*Source excerpt*.
Getting away and staying in an upscale hotel can be fun, but making money by investing in hotel stocks is even better. After being pressured by dwindling travel during the global economic crisis, hotel companies are starting to regain their momentum. Today, we will consider ACCOR (AC.PA), Intercontinental Hotels Group (NYSE:IHG), LaSalle Hotel Properties (NYSE:LHO), Marriott International (NASDAQ:MAR) and Wyndham Worldwide Corp (NYSE:WYN).
French hotel magnate ACCOR offers hotels that range from economy to upscale under such brands as Pullman and Sofitel. The $6.13 billion company has 4,200 hotels worldwide, and it continues its attempt to expand, as evidenced by its recent attempt to acquire the Groupe du Louvre hotels franchise. The stock is currently trading around the middle of its 52-week range.
After recording a 27% drop in share price over the previous 12 months, ACCOR is looking like a very good deal. The company has a price to earnings ratio of 1.68, and its price to book is a reasonable 1.74. It reported a 19% increase in operating profit, beating analyst expectations, while bringing in $703 million for the quarter. ACCOR raised its dividend to $1.52, besting the expected dividend of $0.83. Anyone looking to add a foreign holding to their portfolio should consider this thriving company.
Intercontinental Hotels Group
International Hotels is another large player in the field, with 4,400 hotels worldwide and brands that include Holiday Inn, Crowne Plaza and its flagship Intercontinental Hotels. The UK-based company has a capitalization of $6.4 billion, and its shares are currently trading for around $22 each. The company pays a $0.31 dividend, offering a yield of 1.4% and a 32% payout ratio.
Intercontinental is currently a very solid investment. Coming off a strong 2011 where it recorded quarterly revenue growth of 3.7% and an impressive earnings increase of 250%, the company offers an attractive 111% return on equity. Plans to grow are rolling out, as displayed by its recent acquisition of two famous resorts in Oregon and its expansion efforts in the UK that are creating nearly 3,000 jobs. Combining growth, dividends and expansion, this is a very strong buy with great potential.

*Exercises*.
1. According to the hotel stocks article, how many hotels does ACCOR have worldwide?
2. Please pick up the hotel stocks article after its final sentence and keep writing it.
The records come from a separate source.

*Listed records*.

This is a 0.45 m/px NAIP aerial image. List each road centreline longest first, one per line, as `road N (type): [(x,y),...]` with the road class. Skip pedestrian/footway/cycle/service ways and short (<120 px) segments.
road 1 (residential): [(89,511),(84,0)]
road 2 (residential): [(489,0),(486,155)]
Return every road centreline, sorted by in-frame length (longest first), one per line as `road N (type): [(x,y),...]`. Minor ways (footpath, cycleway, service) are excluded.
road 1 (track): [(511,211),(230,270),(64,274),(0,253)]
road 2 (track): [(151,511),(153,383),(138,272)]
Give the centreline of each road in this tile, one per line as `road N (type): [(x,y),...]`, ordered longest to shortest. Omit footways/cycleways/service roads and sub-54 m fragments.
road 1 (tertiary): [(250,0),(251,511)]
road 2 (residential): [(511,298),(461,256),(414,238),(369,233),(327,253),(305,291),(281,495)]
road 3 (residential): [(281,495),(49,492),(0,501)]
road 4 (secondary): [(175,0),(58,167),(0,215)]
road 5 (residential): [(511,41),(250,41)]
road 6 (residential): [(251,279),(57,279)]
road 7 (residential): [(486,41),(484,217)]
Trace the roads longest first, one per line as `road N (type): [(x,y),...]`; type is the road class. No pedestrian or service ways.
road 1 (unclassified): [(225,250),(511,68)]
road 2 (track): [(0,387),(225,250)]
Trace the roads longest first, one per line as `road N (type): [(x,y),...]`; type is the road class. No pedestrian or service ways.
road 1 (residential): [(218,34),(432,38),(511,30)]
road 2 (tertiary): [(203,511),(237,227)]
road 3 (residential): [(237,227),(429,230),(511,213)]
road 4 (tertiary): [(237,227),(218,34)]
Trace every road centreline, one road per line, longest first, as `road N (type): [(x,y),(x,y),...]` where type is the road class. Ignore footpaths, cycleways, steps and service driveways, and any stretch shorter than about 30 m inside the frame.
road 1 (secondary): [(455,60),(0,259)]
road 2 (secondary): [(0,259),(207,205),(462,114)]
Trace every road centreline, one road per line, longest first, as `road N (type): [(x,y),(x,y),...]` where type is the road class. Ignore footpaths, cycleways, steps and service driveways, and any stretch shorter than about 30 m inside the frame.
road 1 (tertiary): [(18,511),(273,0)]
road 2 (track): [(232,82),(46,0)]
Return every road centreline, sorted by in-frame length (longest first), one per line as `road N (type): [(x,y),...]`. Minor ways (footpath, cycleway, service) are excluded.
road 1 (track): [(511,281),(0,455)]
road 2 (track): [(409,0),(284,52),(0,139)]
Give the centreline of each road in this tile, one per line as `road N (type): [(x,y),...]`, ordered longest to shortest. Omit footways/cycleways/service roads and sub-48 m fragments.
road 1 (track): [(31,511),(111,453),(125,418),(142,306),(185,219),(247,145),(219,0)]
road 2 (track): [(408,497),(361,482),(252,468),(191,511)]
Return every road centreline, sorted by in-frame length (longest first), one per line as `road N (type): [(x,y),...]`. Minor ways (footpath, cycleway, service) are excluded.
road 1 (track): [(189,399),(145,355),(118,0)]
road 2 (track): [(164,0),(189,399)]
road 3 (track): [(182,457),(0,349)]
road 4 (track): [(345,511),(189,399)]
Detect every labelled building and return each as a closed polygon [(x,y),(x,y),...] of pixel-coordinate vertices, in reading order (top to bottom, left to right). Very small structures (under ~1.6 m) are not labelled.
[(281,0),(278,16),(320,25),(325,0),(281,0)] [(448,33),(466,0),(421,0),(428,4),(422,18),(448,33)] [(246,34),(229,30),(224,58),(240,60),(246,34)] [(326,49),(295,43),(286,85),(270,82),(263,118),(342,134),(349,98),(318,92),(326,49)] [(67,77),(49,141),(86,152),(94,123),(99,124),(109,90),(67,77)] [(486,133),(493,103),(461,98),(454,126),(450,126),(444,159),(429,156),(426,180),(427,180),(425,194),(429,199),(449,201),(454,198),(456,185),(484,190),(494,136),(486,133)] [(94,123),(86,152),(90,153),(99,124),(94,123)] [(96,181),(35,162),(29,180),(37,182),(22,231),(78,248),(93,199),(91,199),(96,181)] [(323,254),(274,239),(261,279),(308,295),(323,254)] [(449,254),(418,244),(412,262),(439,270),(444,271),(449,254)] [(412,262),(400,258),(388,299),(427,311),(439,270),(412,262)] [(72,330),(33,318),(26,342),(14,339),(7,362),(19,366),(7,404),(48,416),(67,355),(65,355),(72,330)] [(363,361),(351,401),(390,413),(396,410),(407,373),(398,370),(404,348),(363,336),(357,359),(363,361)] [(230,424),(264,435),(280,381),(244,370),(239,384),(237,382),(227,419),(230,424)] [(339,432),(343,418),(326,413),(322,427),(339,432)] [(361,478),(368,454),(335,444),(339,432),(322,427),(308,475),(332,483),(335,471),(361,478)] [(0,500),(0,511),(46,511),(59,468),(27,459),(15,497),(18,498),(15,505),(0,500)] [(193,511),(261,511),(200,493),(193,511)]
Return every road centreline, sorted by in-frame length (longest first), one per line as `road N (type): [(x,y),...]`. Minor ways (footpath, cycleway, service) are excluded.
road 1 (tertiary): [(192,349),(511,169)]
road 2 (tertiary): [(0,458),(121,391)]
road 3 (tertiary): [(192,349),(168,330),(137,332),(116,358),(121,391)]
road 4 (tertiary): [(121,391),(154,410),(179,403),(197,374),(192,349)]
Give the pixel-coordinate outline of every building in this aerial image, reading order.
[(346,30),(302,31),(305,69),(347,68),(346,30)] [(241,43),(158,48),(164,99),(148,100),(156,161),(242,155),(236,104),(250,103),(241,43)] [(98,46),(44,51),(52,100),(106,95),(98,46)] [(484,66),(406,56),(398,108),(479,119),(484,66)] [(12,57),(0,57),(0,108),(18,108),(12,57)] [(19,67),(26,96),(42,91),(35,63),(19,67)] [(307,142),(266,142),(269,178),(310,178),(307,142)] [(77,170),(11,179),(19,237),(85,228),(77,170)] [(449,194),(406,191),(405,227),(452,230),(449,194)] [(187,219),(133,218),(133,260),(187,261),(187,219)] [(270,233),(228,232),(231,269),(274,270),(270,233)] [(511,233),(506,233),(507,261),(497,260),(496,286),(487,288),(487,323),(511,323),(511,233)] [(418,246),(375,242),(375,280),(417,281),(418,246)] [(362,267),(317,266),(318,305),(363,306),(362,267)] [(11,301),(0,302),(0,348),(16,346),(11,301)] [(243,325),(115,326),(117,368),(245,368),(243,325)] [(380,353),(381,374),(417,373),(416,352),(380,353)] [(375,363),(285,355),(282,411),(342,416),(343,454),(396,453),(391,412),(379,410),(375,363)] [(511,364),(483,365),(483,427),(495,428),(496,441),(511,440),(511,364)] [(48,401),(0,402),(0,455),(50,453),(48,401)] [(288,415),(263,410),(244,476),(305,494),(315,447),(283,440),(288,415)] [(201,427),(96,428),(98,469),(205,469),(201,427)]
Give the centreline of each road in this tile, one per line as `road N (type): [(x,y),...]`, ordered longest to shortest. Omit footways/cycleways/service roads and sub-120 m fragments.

*Responses in order*.
1. ACCOR has 4,200 hotels worldwide.

2.
LaSalle Hotel Properties
Bethesda, MD-based LaSalle Hotel Properties is a regional real estate investment trust that owns and operates of 34 upscale hotels in 11 states. The $2.2 billion company pays an annual dividend of $0.44 per share for a yield of 1.6%. Although the company had a solid year in 2011, it was recently downgraded from “outperform” to “neutral” by Robert W. Baird.
Making acquisitions like the Park Central Hotel in New York City, the company managed to increase its quarterly revenues by 21% and its earnings by 33%, although it did decrease its dividend yield by 0.1%. Although its price to earnings is a reasonable 13, and its price to book ratio is only 1.25 (suggesting the stock is undervalued), the competition in this sector is too fierce. I am currently rating LaSalle as a short-term hold, although I will continue to follow its progress.
One of the most recognized hotel brands in the world, Marriot International operates nearly 3,800 hotels and resort destination under such brands as Bulgari Hotels, Ritz-Carlton and its flagship, Marriott Hotels & Resorts. The $11.5 billion company pays a dividend of $0.40 for a yield of 1.1%. Marriott did not find 2011 to be an especially kind year, as the company missed its numbers for the 4th quarter.
The company’s share price dropped more than 10% over the trailing twelve months, and while its quarterly revenue inched up by 1.4%, its earnings tumbled 18.5% over the same period. Investors appear to be getting edgy, with nearly 9% of the company’s float being held short. Although it is showing both potential growth and dividends for 2012, I am concerned about the company’s financial strength. For this reason, I have rated it as a sell at this time.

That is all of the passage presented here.